Re: Meld Crashes on large compares



On Mon, Jan 2, 2017 at 3:05 PM, Mark Phillips
<mark phillipsmarketing biz> wrote:
After I sent my last email, I tried successive versions of Meld until I found the latest version I could 
run with my version of GTK+. I am able to run meld 3.14.1 as meld 3.15 requires the updated GTK+ files. 
With this version I get the exact same error as with 3.12. Maybe it was fixed in a version after 3.14.1?

The change I found was definitely 3.13.0, so it's definitely possible
that you're hitting a different issue. Could you please file a bug
with whatever information you have? Specifically, any details of
permissions, extended attributes, filesystems, etc. would be good.

On Mon, Jan 2, 2017 at 3:08 PM, Mark Phillips
<mark phillipsmarketing biz> wrote:
A small postscript to my last email. Would it be possible to build the latest version of meld with my older 
GTK+ library on my machine?

Meld doesn't actually build/link against anything; we import whatever
pygobject bindings we get from your default Python path, and whatever
they have been linked against is the GTK+ version you'll get. I'm not
sure what you're trying to do here though.

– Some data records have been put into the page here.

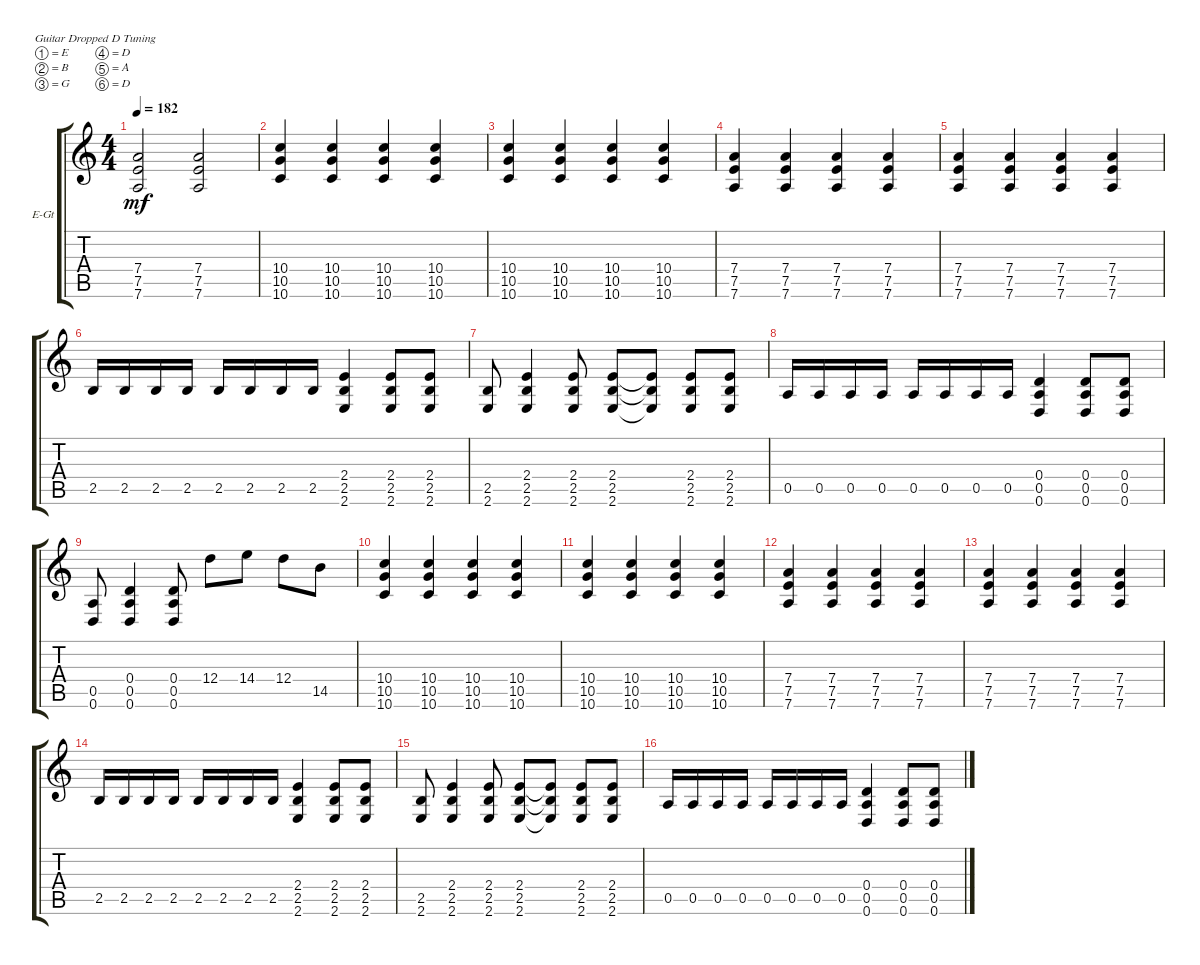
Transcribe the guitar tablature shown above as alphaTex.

\defaultSystemsLayout 4
\bracketExtendMode groupsimilarinstruments
\firstSystemTrackNameOrientation horizontal
\otherSystemsTrackNameOrientation horizontal
\track ("Guitar (Rhythm)" "E-Gt") {instrument distortionguitar}
\staff {score tabs}
\tuning (E4 B3 G3 D3 A2 D2)
\ts (4 4)
\tempo 182
\clef g2
\scale
0.333333
\ks c
(7.6 7.5 7.4).2{dy mf} (7.4 7.5 7.6).2 |
\scale
0.333333 (10.6 10.5 10.4).4 (10.4 10.5 10.6).4 (10.6 10.4 10.5).4 (10.5 10.4 10.6).4 |
\scale
0.333333 (10.6 10.5 10.4).4 (10.4 10.5 10.6).4 (10.6 10.4 10.5).4 (10.5 10.4 10.6).4 |
\scale
0.333333 (7.6 7.5 7.4).4 (7.4 7.5 7.6).4 (7.4 7.5 7.6).4 (7.6 7.5 7.4).4 |
\scale
0.333333 (7.6 7.5 7.4).4 (7.4 7.5 7.6).4 (7.4 7.5 7.6).4 (7.6 7.5 7.4).4 |
\scale
0.333333 2.5.16 2.5.16 2.5.16 2.5.16 2.5.16 2.5.16 2.5.16 2.5.16 (2.6 2.5 2.4).4 (2.4 2.5 2.6).8 (2.6 2.5 2.4).8 |
(2.6 2.5).8 (2.5 2.6 2.4).4 (2.4 2.5 2.6).8 (2.6 2.5 2.4).8 (2.4{t} 2.5{t} 2.6{t}).8 (2.6 2.5 2.4).8 (2.6 2.5 2.4).8 |
\scale
0.333333 0.5.16 0.5.16 0.5.16 0.5.16 0.5.16 0.5.16 0.5.16 0.5.16 (0.6 0.5 0.4).4 (0.4 0.5 0.6).8 (0.6 0.5 0.4).8 |
\scale
0.333333 (0.6 0.5).8 (0.5 0.6 0.4).4 (0.4 0.5 0.6).8 12.4.8 14.4.8 12.4.8 14.5.8 |
\scale
0.333333 (10.6 10.5 10.4).4 (10.4 10.5 10.6).4 (10.6 10.4 10.5).4 (10.5 10.4 10.6).4 |
\scale
0.333333 (10.6 10.5 10.4).4 (10.4 10.5 10.6).4 (10.6 10.4 10.5).4 (10.5 10.4 10.6).4 |
\scale
0.333333 (7.6 7.5 7.4).4 (7.4 7.5 7.6).4 (7.4 7.5 7.6).4 (7.6 7.5 7.4).4 |
\scale
0.333333 (7.6 7.5 7.4).4 (7.4 7.5 7.6).4 (7.4 7.5 7.6).4 (7.6 7.5 7.4).4 |
\scale
0.333333 2.5.16 2.5.16 2.5.16 2.5.16 2.5.16 2.5.16 2.5.16 2.5.16 (2.6 2.5 2.4).4 (2.4 2.5 2.6).8 (2.6 2.5 2.4).8 |
\scale
0.333333 (2.6 2.5).8 (2.5 2.6 2.4).4 (2.4 2.5 2.6).8 (2.6 2.5 2.4).8 (2.4{t} 2.5{t} 2.6{t}).8 (2.6 2.5 2.4).8 (2.6 2.5 2.4).8 |
\scale
0.333333 0.5.16 0.5.16 0.5.16 0.5.16 0.5.16 0.5.16 0.5.16 0.5.16 (0.6 0.5 0.4).4 (0.4 0.5 0.6).8 (0.6 0.5 0.4).8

On 3 January 2017 at 08:12, Mark Phillips <mark phillipsmarketing biz> wrote:
Sorry, another question. Is there a way to do some sort of checksum test for equality on the files in a 
directory? Better yet, some checksums of smaller blobs in the file? All my files are media (mp4, avi, mkv 
etc.) files.

There isn't. I experimented a while ago with doing checksums instead
of reading the whole contents, and it made very little performance
impact.

Since I only have date and file name as the file comparison, they still show as different (permissions or 
something) across the two drives. However, I am assuming the files are the same if the file names are the 
same. However, it would be better to have some sort of checksum on parts of the file to make sure the are 
really the same. For example, one video file could by playable and another one with the same name may be a 
bad video file.

So it sounds like you're suggesting sampling parts of a file to get
checksums? That sounds interesting, but honestly I think it's beyond
the scope of what Meld is designed to do.